July 23, 2013

Death of a Salesman

At times I was almost stunned by Arthur Miller’s pen, his gift for inking his imagination and making fiction so believable. The American playwright wrote Death of a Salesman in 1949, a story, it would seem to me, of/for today as much as it was then.

Daniel Mullen, a faraway friend in the state of Virginia, recommended I read it some weeks ago. I told him later, after devouring Act 1, I was caught off guard by how it resonated with me, how it played me like an instrument, the simplicity of the story, the depth of the characters (even if I didn’t realize it at first), the tumultuous family dynamics.

A tragedy to be sure, Death of a Salesman captures the absurdity, the insistence, of the American Dream, the zealous and hazardous optimism of mid-twentieth-century middle class.

After working his ass off his entire life for the same company, Willy Loman, a salesman and delusionally optimistic, now late in age and strapped for cash ironically, finds himself estranged from what actually matters at the end of the day: family and himself. Arguably, at the worse possible time Willy dies.

Biff, the eldest of Willy’s two sons, who had anything but a straightforward, healthy relationship with his father, in graveside honesty, wraps up, “He had the wrong dreams. All, all, wrong.” The younger son, Happy, passionately retorts, “Don’t say that!”

Biff responds, “He never knew who he was.”

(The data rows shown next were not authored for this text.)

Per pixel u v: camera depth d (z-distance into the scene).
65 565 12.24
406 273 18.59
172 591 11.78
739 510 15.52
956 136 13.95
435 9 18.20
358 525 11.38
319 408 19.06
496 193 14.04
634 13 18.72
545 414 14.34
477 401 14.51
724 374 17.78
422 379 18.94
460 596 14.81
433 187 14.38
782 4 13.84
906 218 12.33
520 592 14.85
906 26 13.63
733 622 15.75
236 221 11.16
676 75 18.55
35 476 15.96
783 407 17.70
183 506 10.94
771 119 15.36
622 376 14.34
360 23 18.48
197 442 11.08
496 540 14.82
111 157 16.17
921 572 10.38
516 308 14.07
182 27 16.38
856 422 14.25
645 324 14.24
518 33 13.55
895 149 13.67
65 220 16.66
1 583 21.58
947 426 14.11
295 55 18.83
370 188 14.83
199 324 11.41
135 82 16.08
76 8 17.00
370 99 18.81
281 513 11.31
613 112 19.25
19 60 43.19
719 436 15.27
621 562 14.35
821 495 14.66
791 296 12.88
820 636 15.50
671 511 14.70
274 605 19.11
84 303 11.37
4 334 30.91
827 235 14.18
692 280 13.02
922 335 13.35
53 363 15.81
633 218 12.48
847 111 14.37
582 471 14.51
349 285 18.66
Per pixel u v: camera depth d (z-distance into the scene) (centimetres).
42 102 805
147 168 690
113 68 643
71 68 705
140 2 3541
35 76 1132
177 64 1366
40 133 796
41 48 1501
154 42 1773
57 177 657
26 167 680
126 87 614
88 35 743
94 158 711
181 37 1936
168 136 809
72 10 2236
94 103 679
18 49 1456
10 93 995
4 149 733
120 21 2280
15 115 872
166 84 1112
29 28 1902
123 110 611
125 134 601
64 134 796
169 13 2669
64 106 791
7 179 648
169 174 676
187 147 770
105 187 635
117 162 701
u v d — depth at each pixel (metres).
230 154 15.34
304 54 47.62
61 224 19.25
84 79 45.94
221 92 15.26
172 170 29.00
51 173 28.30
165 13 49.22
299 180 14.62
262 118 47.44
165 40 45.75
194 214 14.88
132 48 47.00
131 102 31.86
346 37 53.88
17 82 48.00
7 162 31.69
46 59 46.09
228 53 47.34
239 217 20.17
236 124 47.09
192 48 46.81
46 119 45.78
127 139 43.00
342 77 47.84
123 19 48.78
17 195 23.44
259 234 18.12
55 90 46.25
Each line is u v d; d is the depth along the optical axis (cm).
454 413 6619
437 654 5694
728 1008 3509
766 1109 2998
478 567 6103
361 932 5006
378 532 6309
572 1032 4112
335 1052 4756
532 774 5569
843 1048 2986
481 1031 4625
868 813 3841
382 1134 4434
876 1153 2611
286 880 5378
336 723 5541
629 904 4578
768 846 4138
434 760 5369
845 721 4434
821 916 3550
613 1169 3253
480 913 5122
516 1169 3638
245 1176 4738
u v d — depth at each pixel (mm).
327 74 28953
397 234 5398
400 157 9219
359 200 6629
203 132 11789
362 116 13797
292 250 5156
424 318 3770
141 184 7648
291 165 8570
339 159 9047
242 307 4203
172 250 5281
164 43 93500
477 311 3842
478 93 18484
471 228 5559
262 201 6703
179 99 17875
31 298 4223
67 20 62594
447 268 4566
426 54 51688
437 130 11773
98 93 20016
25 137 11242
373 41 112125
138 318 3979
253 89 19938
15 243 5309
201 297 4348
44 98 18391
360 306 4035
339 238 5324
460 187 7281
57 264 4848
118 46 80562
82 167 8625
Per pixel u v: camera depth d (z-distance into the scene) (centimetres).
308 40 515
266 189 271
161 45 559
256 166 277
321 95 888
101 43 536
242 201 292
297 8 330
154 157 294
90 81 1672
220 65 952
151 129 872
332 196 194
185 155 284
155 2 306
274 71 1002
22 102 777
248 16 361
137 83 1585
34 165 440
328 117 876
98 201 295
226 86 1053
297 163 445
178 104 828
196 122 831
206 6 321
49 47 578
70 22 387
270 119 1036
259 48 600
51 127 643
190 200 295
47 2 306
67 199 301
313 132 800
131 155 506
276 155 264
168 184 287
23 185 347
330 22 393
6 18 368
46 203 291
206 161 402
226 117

In one line, one puff, Willy’s life is rendered vanity. Not just a bitter, insensitive conclusion from a critical son, I imagine this was the source of Biff’s inspiration - a man, according to Willy who had been perpetually caught in "finding himself" - to move beyond his father’s petty dream, a dream that rose out of a false-self, an exaggerated, untrue version of who he was. A distorted self, a distorted dream.

I finished Miller’s Pulitzer Prize-winning drama in two sittings. I recommend you do the same.